NMC says it is committed to investigation after ‘suspected fraud’ discovery
The company earlier this week reported a debt of $5bn, much higher than the amount that was disclosed previously
Embattled company NMC Health said on Thursday it is fully committed to investigations after a review committee said it "discovered evidence leading to suspected fraudulent behaviour" in some of company’s previous financial activities.
The review committee consists of representatives from the Freeh Group International, the risk management company headed by former FBI director Louis Freeh, that was engaged to investigate allegations against NMC.
“NMC is fully committed to investigating these activities and has notified the relevant authorities in the UK and UAE to determine what action they also consider to be appropriate,” NMC said in a statement to London Stock Exchange, where its shares trade.
The company also said it is “fully focused on the provision of its healthcare services in all communities in which it operates, and on its business performance, as well as safeguarding its operational liquidity to continue funding existing operations throughout its various subsidiaries".
The disclosure on Thursday is the latest in a string of revelations emerging from one of the largest healthcare providers in the UAE, since the publication of a report from activist investor Muddy Waters Research in December. The US company claimed NMC had inflated cash balances, overpaid for its assets and understated its debt.
The healthcare company denied the allegations and in January appointed Freeh Group International Solutions to look into the allegations.

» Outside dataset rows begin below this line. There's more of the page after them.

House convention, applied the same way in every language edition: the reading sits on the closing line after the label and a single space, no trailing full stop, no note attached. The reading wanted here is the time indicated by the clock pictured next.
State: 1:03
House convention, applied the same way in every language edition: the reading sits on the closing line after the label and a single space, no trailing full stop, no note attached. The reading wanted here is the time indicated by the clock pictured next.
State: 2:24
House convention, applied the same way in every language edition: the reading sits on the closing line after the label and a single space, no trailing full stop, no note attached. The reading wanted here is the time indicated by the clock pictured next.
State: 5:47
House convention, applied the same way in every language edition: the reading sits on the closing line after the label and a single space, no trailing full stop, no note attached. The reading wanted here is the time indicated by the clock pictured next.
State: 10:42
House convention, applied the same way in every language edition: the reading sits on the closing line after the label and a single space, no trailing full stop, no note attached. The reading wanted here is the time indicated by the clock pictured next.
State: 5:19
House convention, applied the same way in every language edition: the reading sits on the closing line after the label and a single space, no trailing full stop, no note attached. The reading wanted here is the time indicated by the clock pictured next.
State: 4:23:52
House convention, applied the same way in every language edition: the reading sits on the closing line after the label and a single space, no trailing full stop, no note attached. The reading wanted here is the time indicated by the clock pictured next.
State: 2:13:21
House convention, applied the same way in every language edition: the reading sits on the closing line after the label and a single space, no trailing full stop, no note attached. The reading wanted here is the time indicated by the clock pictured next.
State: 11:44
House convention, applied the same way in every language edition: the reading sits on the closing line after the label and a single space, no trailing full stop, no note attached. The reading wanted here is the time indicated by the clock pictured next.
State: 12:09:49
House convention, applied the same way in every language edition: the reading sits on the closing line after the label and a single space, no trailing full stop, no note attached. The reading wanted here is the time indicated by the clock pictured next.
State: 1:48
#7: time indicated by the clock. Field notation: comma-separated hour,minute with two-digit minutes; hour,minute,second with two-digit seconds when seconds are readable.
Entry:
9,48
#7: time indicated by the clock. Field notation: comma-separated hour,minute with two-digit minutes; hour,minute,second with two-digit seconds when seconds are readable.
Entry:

NMC has since reported that some of its principal shareholders had misstated the size of their shareholdings, leading to the departure of the company’s founder and former joint chairman, BR Shetty, and former executive vice chairman Khalifa Al Muhairi.
The company also dismissed its chief executive Prasanth Mangath and placed its chief financial officer on a long sick leave. A member of its treasury team was also suspended.
The UAE-based healthcare company earlier this week reported debt of about $5 billion (Dh18.4bn), which is more than twice the previously declared amount.
“In addition to $2.1bn group debt reported at June, 30 2019, the company has identified over $2.7bn in facilities that had previously not been disclosed to or approved by the board,” NMC said.
The UK’s Financial Conduct Authority also launched an investigation into NMC's activities, after trading in its shares on the London Stock Exchange was suspended last month.
The company appointed Moelis & Company, PwC and Allen & Overy as independent financial adviser, operational adviser and legal adviser earlier this month.
NMC has also faced cash flow issues, which have led to delays in paying some staff but this week a source told The National that about 80 per cent of its staff have now received salaries, with 20 per cent of workers still waiting for payment.
The company, which owns and manages more than 200 medical facilities, is understood to be in talks with a number of local and international companies lining up potential bids. But on Monday, GKSD Investment Holding, one of Europe’s largest hospital groups, announced it does not intend to proceed with an offer. Private equity company KKR had also previously ruled itself out from making a bid.